What a predictable script.
In the run-up to Obama's permit denial, the entertainers at Fox, emoting from scripts written by TransCanada, claimed that the proposed $7 billion, 1,700-mile pipeline would create 12-15,000 jobs. Now that it has been put on hold, that number has magically grown to anywhere between 20,000 and 50,000 construction and manufacturing jobs as well as more than 120,000 indirect jobs. So far as I can tell, this is the only jobs program the Republicans have put forth since taking over Congress -- except for cutting taxes and regulations.
Want to talk about jobs?
A recent 40-page study published by the Cornell Global Labor Institute entitled Pipe Dreams? Jobs Gained, Jobs Lost by the Construction of Keystone XL concludes that the job estimates put forward by TransCanada are "unsubstantiated." The folks a Cornell GLI found that "50% or more of the steel pipe, the main material input used for Keystone XL, will be manufactured outside the U.S." Another study concluded that at best, Keystone would create between 2,500 and 6,000 temporar y construction positions. It follows that if the number of direct jobs -- and their economic impact -- are far less than TransCanada has claimed, that the number of indirect positions will also be far less.

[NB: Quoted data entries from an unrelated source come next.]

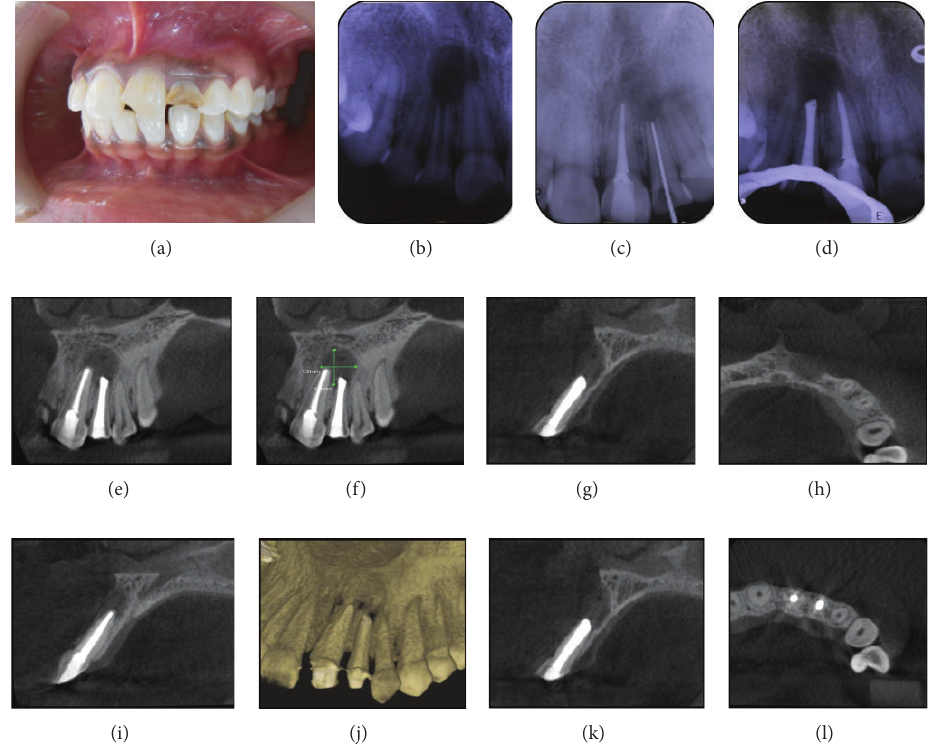
Figure 1: (a) Preoperative photo showing crown fracture and discoloration in left maxillary lateral incisor. (b) IOPA radiograph showing well- defined radiolucency and open apex. (c) Working length IOPA radiograph. (d) IOPA radiograph showing MTA obturation. (e) Coronal plane CBCT image showing size of periapical lesion immediately after MTA obturation. (f) Coronal plane CBCT image showing size of periapical lesion; dimensions 9.8 mm/7.5mm. (g) Sagittal plane CBCT image showing size of periapical lesion immediately after MTA obturation. (h) Axial plane CBCT image showing size of periapical lesion immediately after MTA obturation. (i) Sagittal plane CBCT image showing size of periapical lesion immediately after endodontic treatment in tooth 21. (j) Three-dimensional CBCT image of periapical lesion immediately after MTA obturation. (k) Sagittal plane CBCT image showing status of MTA obturation. (l) Axial plane CBCT image showing status of MTA obturation.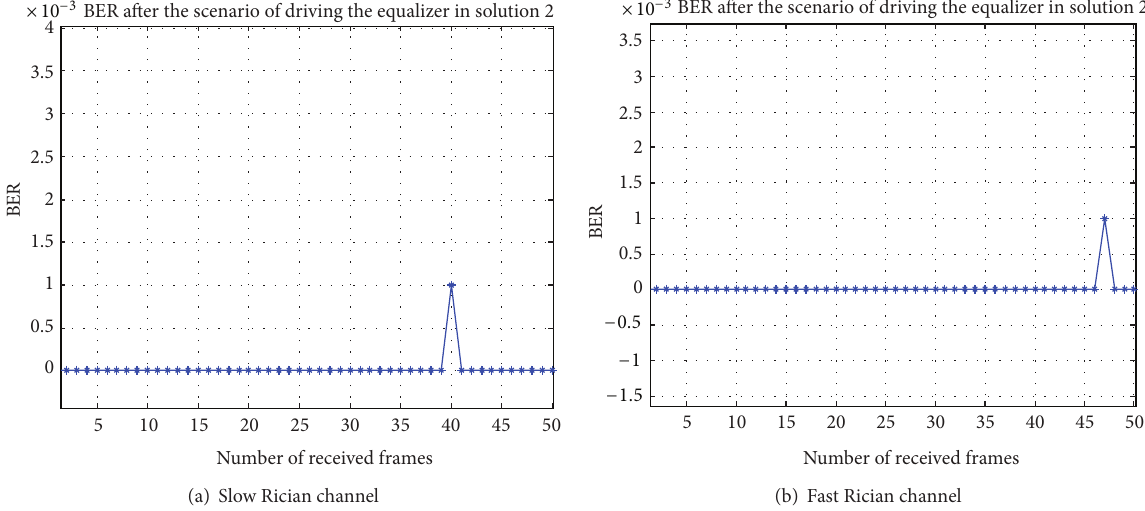
F 9: Performance of the system aer decision making for the Rician channel with solution 2: no errors of the equalizer; the BER is always −3 < 10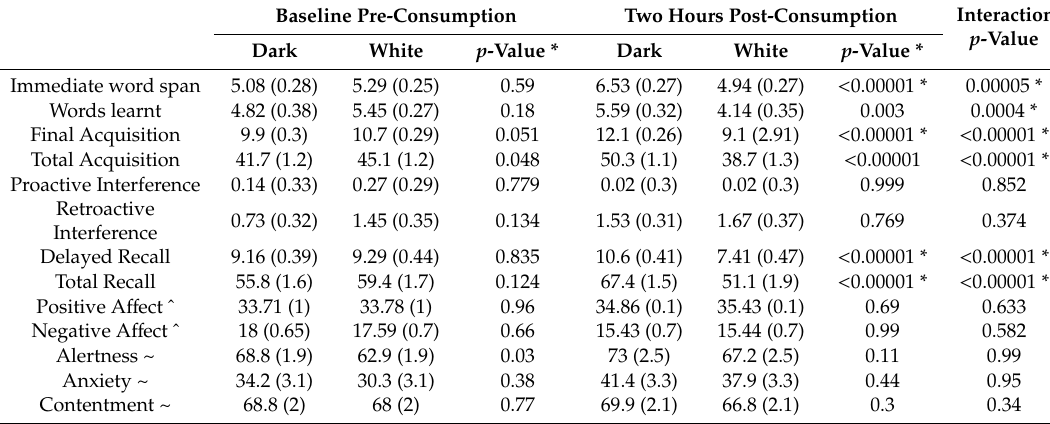
Table 2. Means and standard error (words) for all outcomes with the Treatment*Session ANOVA interaction and post hoc t -test statistics comparing dark chocolate ( n = 49) with white chocolate ( n = 49) at each time point; baseline and two hours post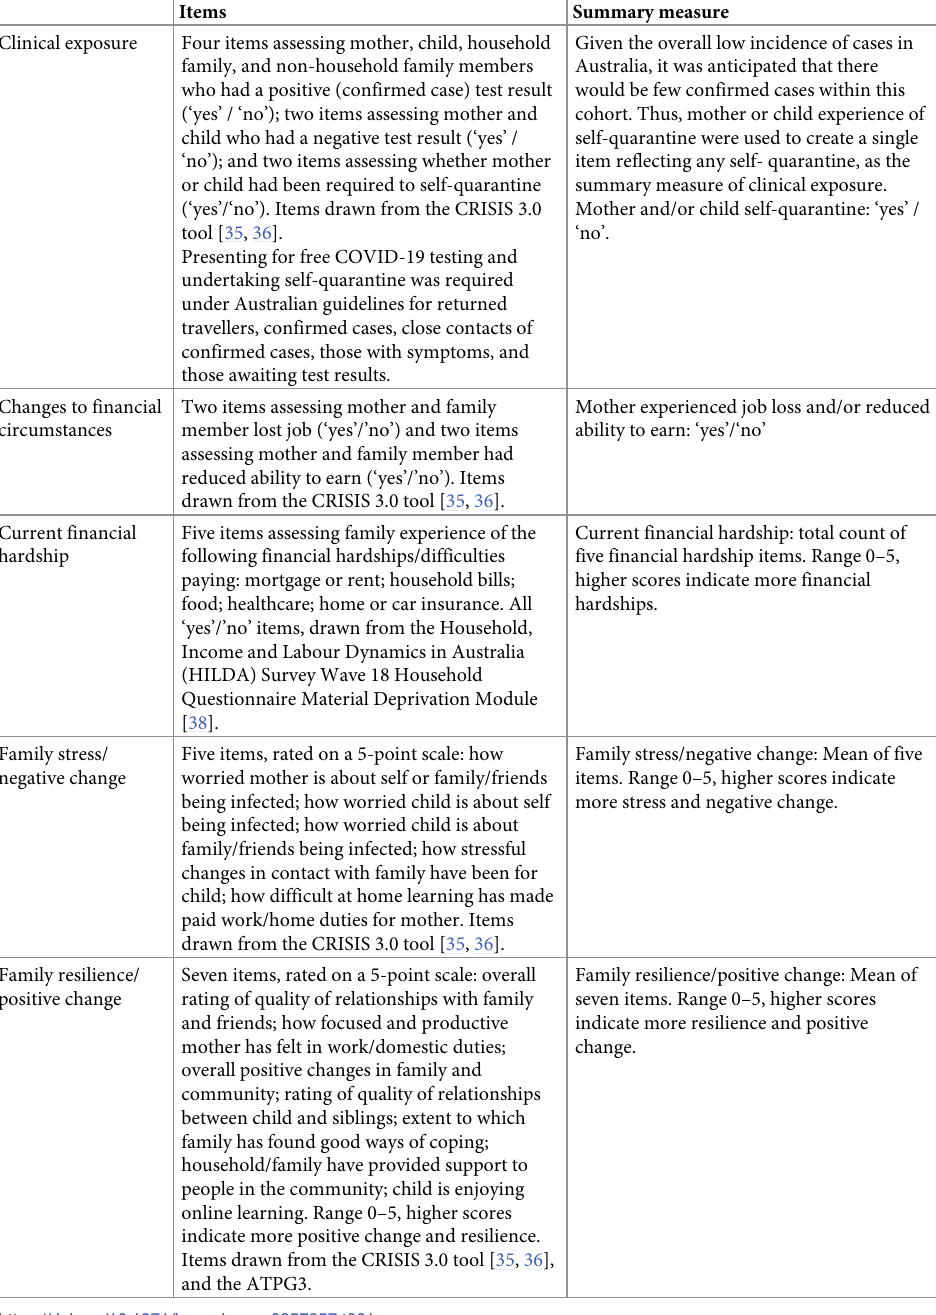
Table 1. Measures of families’ experiences during the COVID-19 pandemic and public health restrictions (COVID-19 impacts).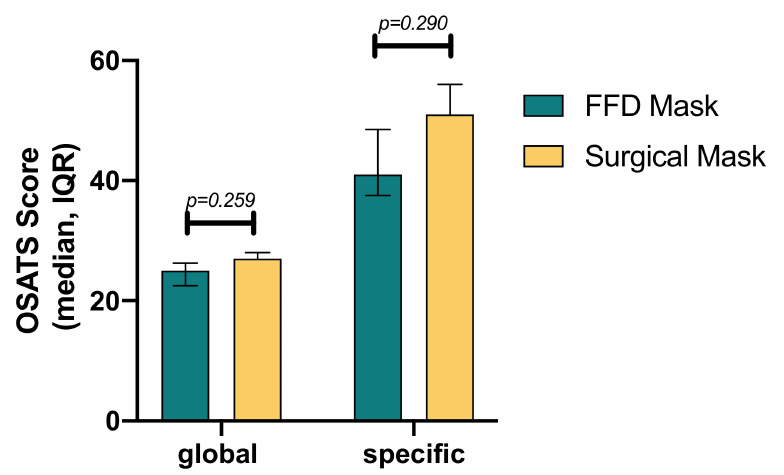
Figure 4. Global and procedure-specific Objective Structured Assessment of Technical Skills (OSATS) score results for laparoscopic cholecystectomy. The median of the OSATS scores and p -values are shown. IQR, interquartile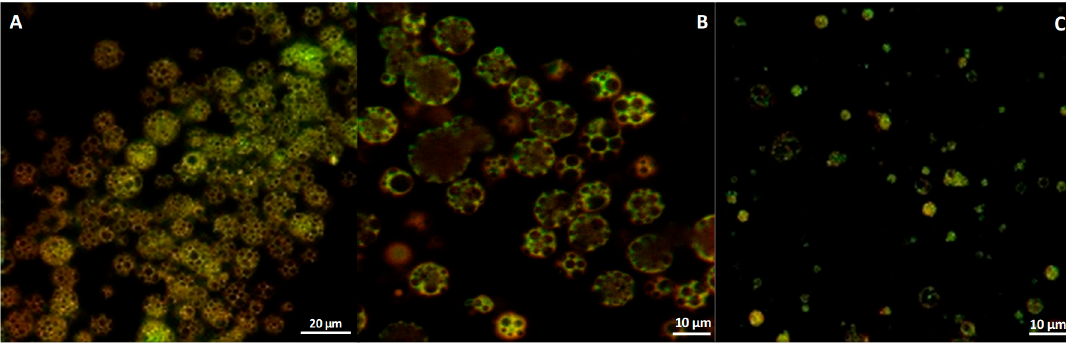
Figure 1. Confocal images of curcumin-loaded microparticles: ( A ) curcumin (CUR)–oil, ( B ) CUR–water and ( C ) CUR–nano-emulsion (NE).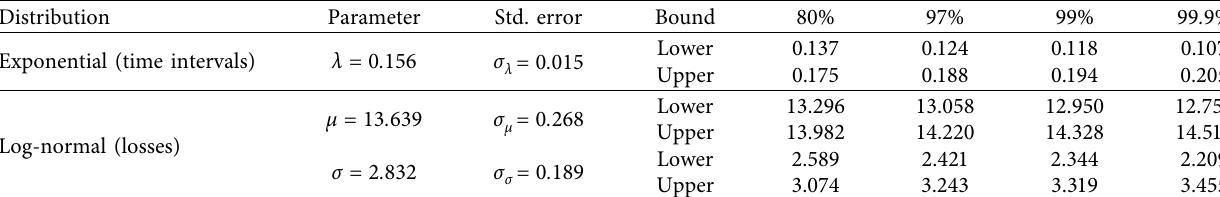
Figure 8: Probability distribution functions selected for loss ftting (logarithmic scale). Table 5: Confdence interval for estimates.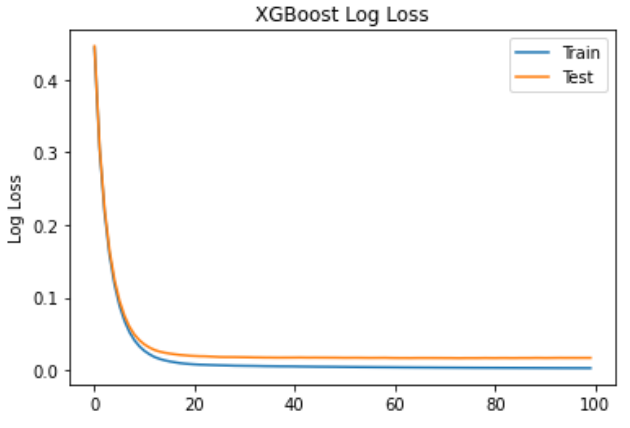
Figure 4. Logloss of XGboost.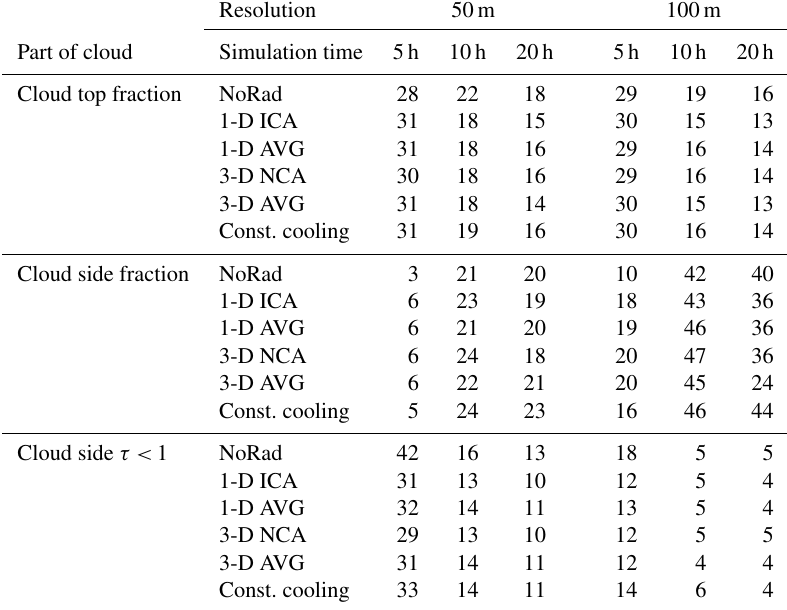
Table 3. Percentage fraction of cloud side and cloud top grid boxes per total number of cloudy grid boxes at 5, 10 and 20h of the 50 and 100m simulations as well as the percentage fraction of cloud side grid boxes with an optical thickness (at 550nm) lower than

Another line in the script goes, "The oil carried by the Keystone XL will go a long way towards weaning America off of foreign oil -- something the president obviously could care less about!" Here again, there's a bit of a problem with reality . . . and reportage. It turns out that the United States, for the first time in 62 years, is a net exporter of petroleum products. According to data released in late November of 2011 by the U.S. Energy Information Administration -- and reported that notorious Socialist rag The Wall Street Journal -- "The U.S. exported 753.4 million barrels of everything from gasoline to jet fuel in the first nine months of 2011, while it imported 689.4 million barrels." As recently as 2005, we imported nearly 900 million more barrels of petroleum than we exported. The last time we were a net exporter of oil, gas cost 26 cents a gallon, the price of a first-class stamp was 3 cents, and a typical house cost $13,500.
This bit of good news has gone largely unreported. The question is why. I suspect it is because the lion's share of oil that would flow through the Keystone XL would be exported overseas . . . which does a lot for corporate profits but precious little for energy independence.